Deep Work highlights the value of intense focus and concentration on a single task for improved performance—deep work. Deep work is becoming increasingly rare due to the increase of mediums vying for your attention. Improved performance on what matters and increasing rarity result in the ability to perform deep work makes it increasingly valuable.

Attention residue incurs temporarily diminished performance and is borne from switching tasks. By maintaining focus on a single task for an extended period of time, you are able to forgo any attention residue. This allows for the concentration of efforts to a single purpose without distraction to yield maximal results, producing more and of a higher quality. This is a necessity where globalization is prevalent and you are competing with more people than ever before.

What matters most in your career is not what you focus on but what your efforts amount to. And so, the ability to produce more value through higher performance results in increased satisfaction and meaning found in your work.

The opposite of deep work is shallow work. This entails tasks that are simpler and need less focus. These tasks are a necessity in all areas and cannot be completely avoided. Their prevalence however should be minimized in accordance with the value they produce. This enables increased time to allow for deep work and higher value tasks.

Key Takeaways

  1. Maximize your efforts toward deep work tasks (diminishing returns occur after 1-4 hours dependent on experience level).
  2. Be selective in the tools you use. Define your goals and identify the activities which lend most to them. Assess tools based on their capacity to deliver you positive results in relation to these.
  3. Embrace boredom as a practice to be more engaged with, and have increased capacity for, deep work.
  4. Supplement deep work efforts through adequate play and rest.
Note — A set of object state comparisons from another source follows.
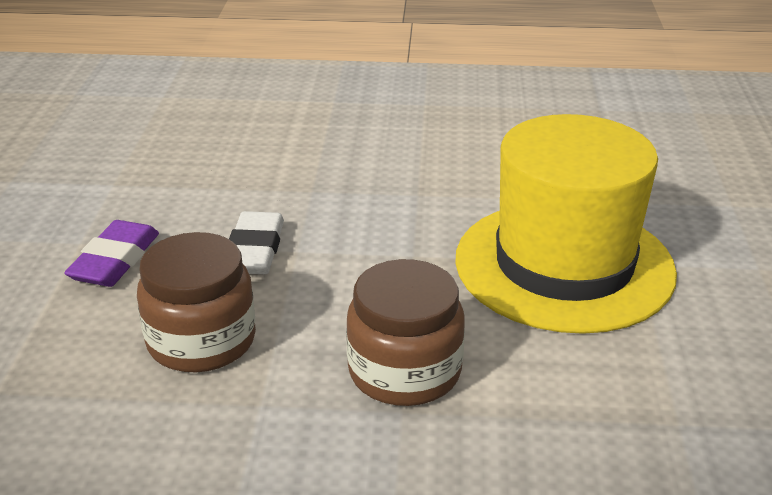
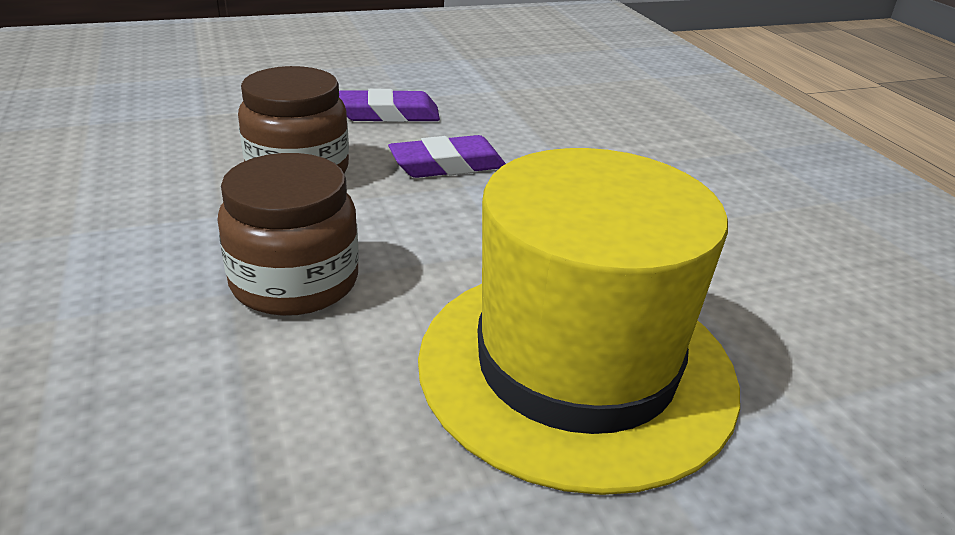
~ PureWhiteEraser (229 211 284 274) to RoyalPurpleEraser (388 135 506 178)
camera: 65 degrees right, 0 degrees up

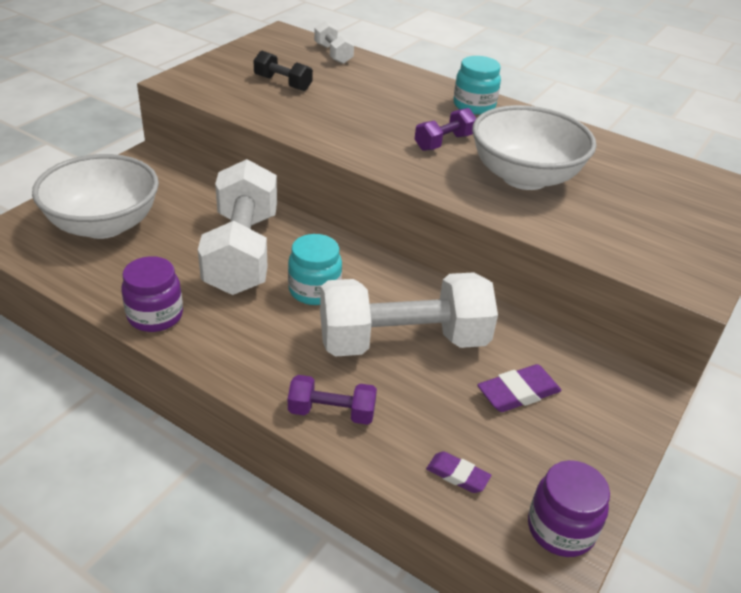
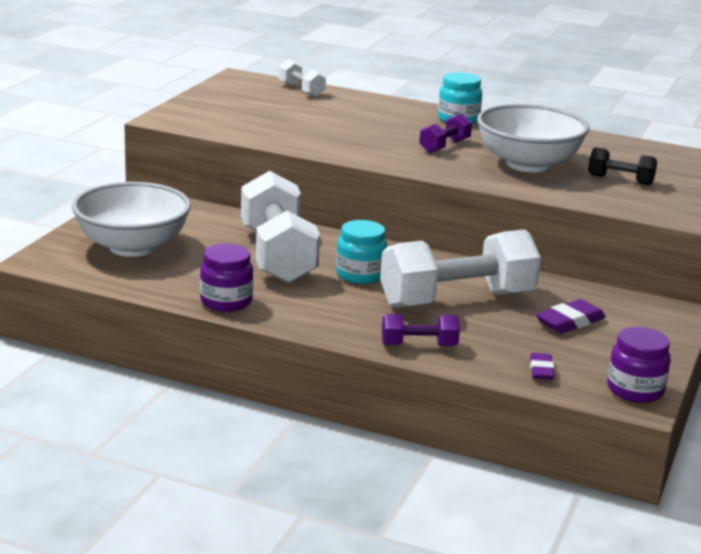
~ EbonyDumbbell (253 51 313 91) to (588 147 657 185)
~ RoyalPurpleEraser (426 451 491 493) = (530 353 555 380) 75 degrees clockwise
camera: 10 degrees left, 15 degrees down

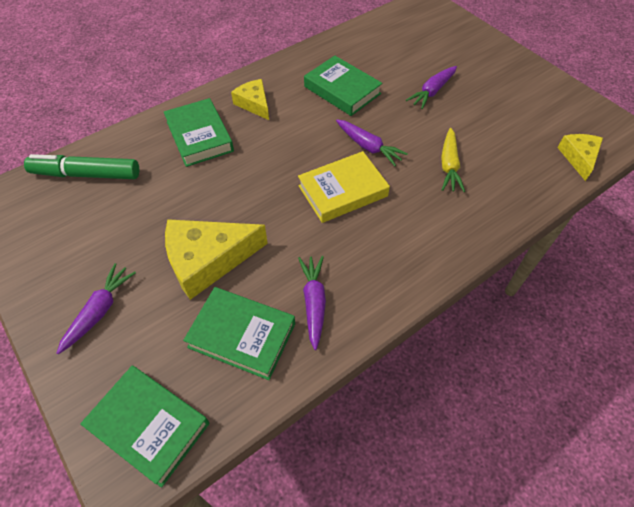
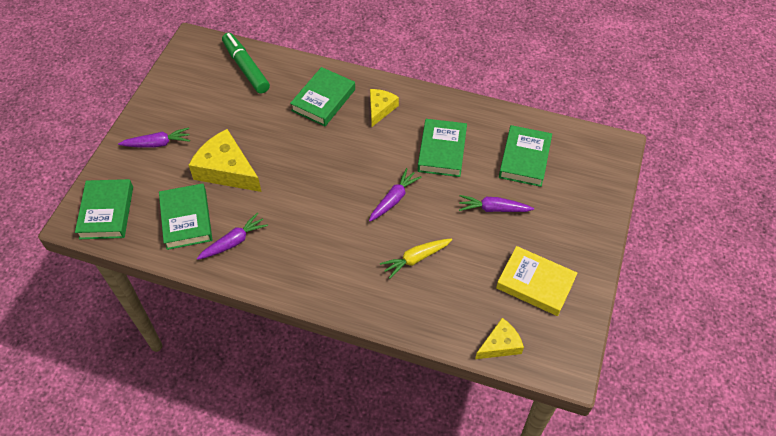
+ LeafGreenHardback (499 125 552 187)
~ BrightYellowHardback (298 151 390 223) to (496 246 577 316)
~ RoyalPurpleToyCarrot (336 120 408 166) = (369 168 421 222) 150 degrees counterclockwise
camera: 55 degrees right, 0 degrees up

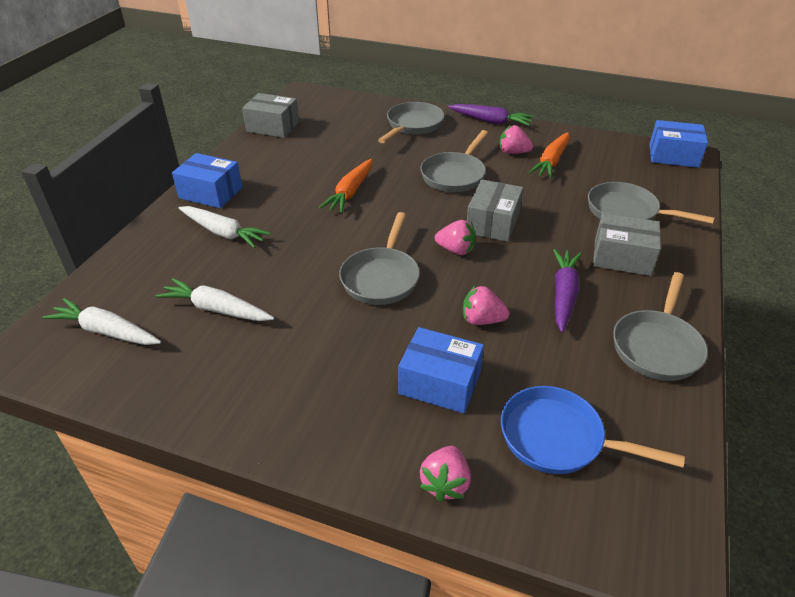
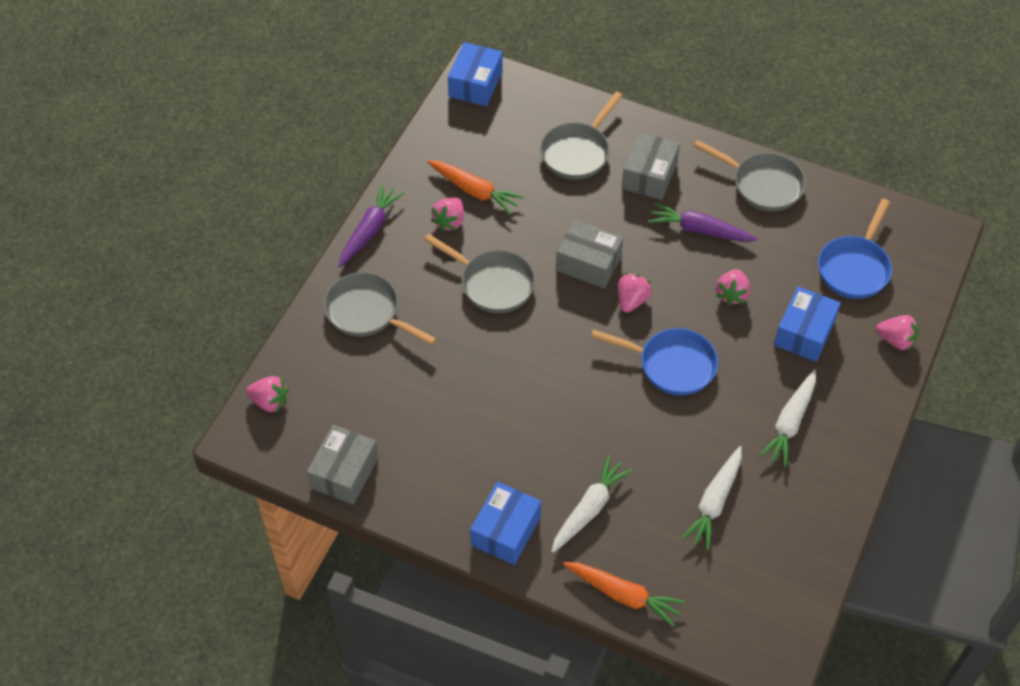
+ RosePinkStrawberry (246 376 288 412)
~ PureWhiteToyCarrot (43 298 161 345) to (759 370 816 467)
~ OrangeToyCarrot (319 158 372 213) to (563 562 685 627)
~ GrayFryingPan (339 212 420 305) to CobaltFryingPan (591 328 718 396)
camera: 85 degrees left, 15 degrees up

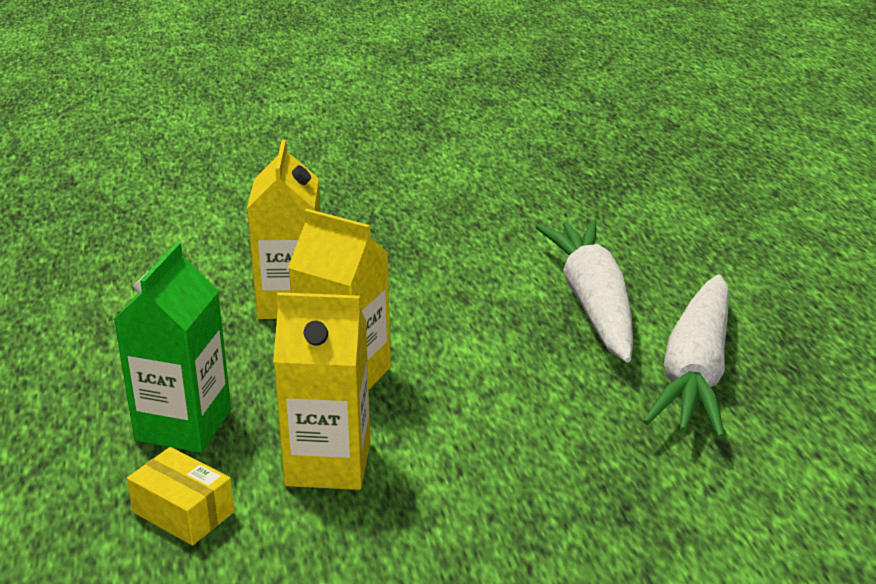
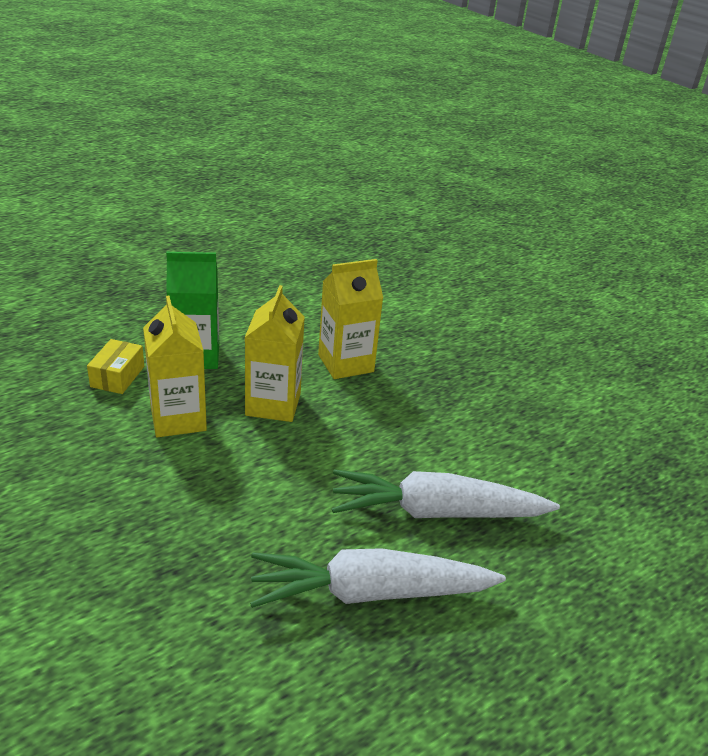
~ PureWhiteToyCarrot (535 220 633 362) = (332 469 560 518) 150 degrees counterclockwise
camera: 65 degrees right, 5 degrees up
Downtime helps to recharge energy and make previously unseen connections.

Favourite Quotes

If you can’t learn, you can’t thrive. […] If you don’t produce, you won’t thrive—no matter how skilled or talented you are.

Cal Newport

For many, there’s a comfort in the artificial busyness of rapid email messaging and social media posturing, while the deep life demands that you leave much of that behind. There’s also an uneasiness that surrounds any effort to produce the best things you’re capable of producing, as this forces you to confront the possibility that your best is not (yet) that good. […] But if you’re willing to sidestep these comforts and fears, and instead struggle to deploy your mind to its fullest capacity to create things that matter, then you’ll discover, as others have before you, that depth generates a rich life with productivity and meaning.

Cal Newport

Clarity about what matters provides clarity about what does not.

Cal Newport

Men of genius themselves were great only by bringing all their power to bear on the point on which they had decided to show their full measure.

A.G. Sertillanges

The best moments usually occur when a person’s body or mind is stretched to its limits in a voluntary effort to accomplish something difficult and worthwhile.

Mihaly Csikszentmihalyi

The satisfaction of manifesting oneself concretely in the world through manual competence have been known to make a man quiet and easy.

Matthew Crawford

Develop a habit of letting the small bad things happen. If you don’t, you’ll never find time for the life-changing big things.